How To Be More Creative
Creativity is not something you are necessarily born with or a skill that can’t be learned or honed. Best-selling author, world renowned blogger and one of the great marketing minds of a generation Seth Godin offers a roadmap to becoming more creative in a recent Tim Ferris Show podcast. Godin explains: “If you want to learn how to juggle, you have to drop an enormous amount of balls. If you want to learn how to swim, you have to sort of drown. If you want to learn how to be creative, you have to show me an enormous number of bad ideas. Pick the smallest region, domain, any segment you want. Start listing your bad ideas. Keep listing your bad ideas. Let’s prove that your bad ideas are not fatal. That’s part one.”
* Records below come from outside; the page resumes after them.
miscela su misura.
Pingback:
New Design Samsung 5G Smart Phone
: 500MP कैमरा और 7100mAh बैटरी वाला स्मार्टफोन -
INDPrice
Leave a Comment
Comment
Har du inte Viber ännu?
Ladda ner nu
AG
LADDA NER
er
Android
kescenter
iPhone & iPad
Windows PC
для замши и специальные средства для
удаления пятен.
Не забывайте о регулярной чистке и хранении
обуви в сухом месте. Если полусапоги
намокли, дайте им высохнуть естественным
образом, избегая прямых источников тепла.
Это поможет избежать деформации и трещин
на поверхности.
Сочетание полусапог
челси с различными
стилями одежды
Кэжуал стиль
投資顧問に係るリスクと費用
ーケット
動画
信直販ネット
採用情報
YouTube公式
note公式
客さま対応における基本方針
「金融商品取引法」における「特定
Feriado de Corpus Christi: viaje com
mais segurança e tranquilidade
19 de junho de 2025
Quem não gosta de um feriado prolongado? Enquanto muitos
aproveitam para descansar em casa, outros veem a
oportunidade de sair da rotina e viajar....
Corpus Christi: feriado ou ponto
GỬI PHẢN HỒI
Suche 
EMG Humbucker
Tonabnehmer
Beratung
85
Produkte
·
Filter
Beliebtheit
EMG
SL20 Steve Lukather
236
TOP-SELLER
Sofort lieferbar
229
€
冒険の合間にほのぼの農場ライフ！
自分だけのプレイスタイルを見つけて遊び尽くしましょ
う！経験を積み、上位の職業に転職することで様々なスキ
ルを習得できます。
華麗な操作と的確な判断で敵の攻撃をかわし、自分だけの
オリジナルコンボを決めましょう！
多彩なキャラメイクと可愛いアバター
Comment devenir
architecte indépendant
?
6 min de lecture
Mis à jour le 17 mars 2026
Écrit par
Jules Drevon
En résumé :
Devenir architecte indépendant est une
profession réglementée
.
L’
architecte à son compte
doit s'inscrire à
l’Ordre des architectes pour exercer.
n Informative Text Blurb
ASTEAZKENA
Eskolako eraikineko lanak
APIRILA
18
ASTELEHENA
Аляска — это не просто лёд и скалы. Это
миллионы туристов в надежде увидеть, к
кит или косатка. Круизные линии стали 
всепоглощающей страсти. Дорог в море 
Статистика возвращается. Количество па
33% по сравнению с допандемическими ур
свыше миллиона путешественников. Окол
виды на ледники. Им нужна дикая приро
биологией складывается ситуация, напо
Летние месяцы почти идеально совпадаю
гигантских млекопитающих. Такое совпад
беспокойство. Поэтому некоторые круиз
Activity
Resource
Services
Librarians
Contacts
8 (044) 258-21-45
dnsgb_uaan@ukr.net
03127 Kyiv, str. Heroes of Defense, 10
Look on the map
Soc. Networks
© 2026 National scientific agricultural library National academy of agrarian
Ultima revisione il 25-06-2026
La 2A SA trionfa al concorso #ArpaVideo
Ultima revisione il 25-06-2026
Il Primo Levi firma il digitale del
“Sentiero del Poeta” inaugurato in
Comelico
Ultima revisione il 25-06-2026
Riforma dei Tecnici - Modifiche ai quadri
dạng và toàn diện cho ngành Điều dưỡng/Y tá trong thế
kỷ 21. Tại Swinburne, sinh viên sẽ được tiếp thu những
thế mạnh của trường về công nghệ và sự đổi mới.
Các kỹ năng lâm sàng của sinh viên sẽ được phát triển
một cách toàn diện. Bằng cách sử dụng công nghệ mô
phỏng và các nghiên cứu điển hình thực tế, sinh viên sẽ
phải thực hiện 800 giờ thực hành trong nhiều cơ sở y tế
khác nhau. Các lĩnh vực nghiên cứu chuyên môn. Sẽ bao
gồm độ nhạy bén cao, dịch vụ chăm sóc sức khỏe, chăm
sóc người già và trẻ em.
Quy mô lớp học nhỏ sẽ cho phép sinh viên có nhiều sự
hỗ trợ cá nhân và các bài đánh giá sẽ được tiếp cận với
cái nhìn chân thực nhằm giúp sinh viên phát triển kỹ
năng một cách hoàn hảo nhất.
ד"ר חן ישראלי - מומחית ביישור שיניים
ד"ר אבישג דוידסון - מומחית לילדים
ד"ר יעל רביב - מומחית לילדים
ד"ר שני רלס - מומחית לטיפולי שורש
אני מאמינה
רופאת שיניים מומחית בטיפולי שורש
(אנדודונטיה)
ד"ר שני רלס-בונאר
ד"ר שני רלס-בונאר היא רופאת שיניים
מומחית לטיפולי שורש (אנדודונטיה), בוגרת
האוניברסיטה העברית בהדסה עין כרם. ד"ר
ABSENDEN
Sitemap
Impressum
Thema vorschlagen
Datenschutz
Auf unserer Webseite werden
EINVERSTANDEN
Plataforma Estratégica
Part two involves domain knowledge and genre. Godin defines genre as what to expect when someone encounters your work. He cites Earl Stanley Gardner’s Perry Mason novels as an example. Perry Mason fit neatly into the genre of mystery novels. However, they were nothing like Agatha Christie novels. Earl Stanley Gardner sold a quarter of a billion books by writing his own succinct, idiosyncratic, peculiar, particular books that clearly were in a genre.
What genre says is there’s a box and I can’t think outside the box because it’s dark, but on the edges of the box I have leverage. You’ve got to know what the box is before you can make a thing that is going to be seen as creative.
It is true that every once in a while an outsider shows up with something that nobody on the inside ever thought of, but that’s not usually what happens. What usually happens is someone who has good taste decides to be creative. Good taste means you know what your clients want 10 minutes before they do. That’s all. You can’t have good taste unless you have domain knowledge and understand the genre. So, if you combine those two things, shipping on the regular and good taste, you can be creative.